Creative Commons License Copyright © Michael Richmond. This work is licensed under a Creative Commons License.

Tips and tricks for photometry of supernovae

Michael Richmond
June 6, 2014



Supernovae can occur at any time, in any galaxy. Since amateur astronomers take lots and lots of pictures of nearby galaxies, every night, they are often the first to capture the light of one of these distant explosions -- even if they don't know it at the time. Once a supernova has been noticed and announced, we sometimes discover that the earliest images don't come from a professional observatory. Can we still use those images for science? YES!

Even after a supernova has been discovered, most astronomers take only a picture or two, then grow bored and go back to their regular projects. Occasionally, the only people who can afford to go out, night after night, to record the evolution of a supernova's light curve are the dedicated amateurs. Is it possible to rely on amateur images in an "official" published paper? YES!

But supernovae are sly creatures. You must be wary of their unusual natures, and ready to deal with them properly.

Making color corrections

In an ideal world, astronomers everywhere would use exactly the same equipment:

And, in this ideal world, astronomers would even make their measurements in exactly the same environment:

Alas, we live in an imperfect world. Astronomers do NOT use the same equipment, nor do they all peer through the same atmosphere. As a result, when we measure starlight, we are all using systems with slightly different overall spectral sensitivity. It should be no surprise that these difference can lead to systematic differences in photometry between observers.

Let's focus on just one element of this effect, which often dominate the results: filters. Two astronomers with slightly different filters will discover that their measurements suffer from an error which depends on the color of the target star.


Well, let's pick a specific filter and a pair of representative stars. The figure below shows the transmission curve of a Bessell V-band filter, which is designed to yield values close to the Johnson-Cousins magnitude system. It also shows the spectra of two main-sequence stars: a hot, blue B star, and a cool, red K star.

If one observes the blue star through this filter, then the result will be the convolution of the filter's transmission curve with the stellar spectrum; or, in graphical terms, something like the area under the two curves:

If one observes the red star through this filter, one will measure this amount of light:

I happen to have chosen two stars with identical V-band magnitudes for this illustration. In other words, when observed through the proper V-band filter, the extra light from the blue star at short wavelengths exactly balances the extra light from the red star at long wavelengths.

      (mag of B star)  -  (mag of K star)   =   0.0

But what if my filter is NOT exactly the same as the standard V-band filter? Suppose that my filter's transmission curve is shifted slightly to the red, by 100 Angstroms.

As you can see, this shifted filter will transmit extra light at long wavelengths, favoring the cooler star.

_Task_:
Edit the supernova photometry tips, starting at the words "If one observes the red" and stopping after "at long wavelengths.", and put "cool star" everywhere "red star" appears.

_Source material_:
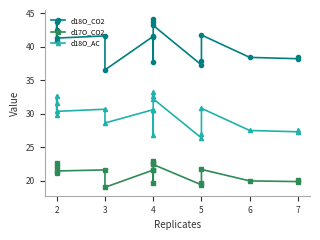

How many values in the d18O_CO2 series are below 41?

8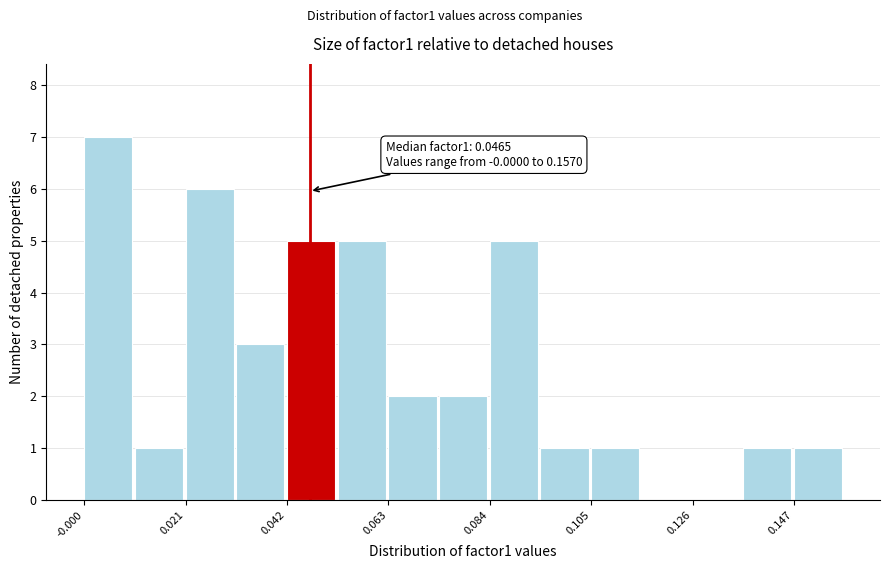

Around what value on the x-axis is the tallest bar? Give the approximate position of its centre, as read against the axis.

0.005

_Completed task_:
If one observes the cool star through this filter, one will measure this amount of light:

I happen to have chosen two stars with identical V-band magnitudes for this illustration. In other words, when observed through the proper V-band filter, the extra light from the blue star at short wavelengths exactly balances the extra light from the cool star at long wavelengths.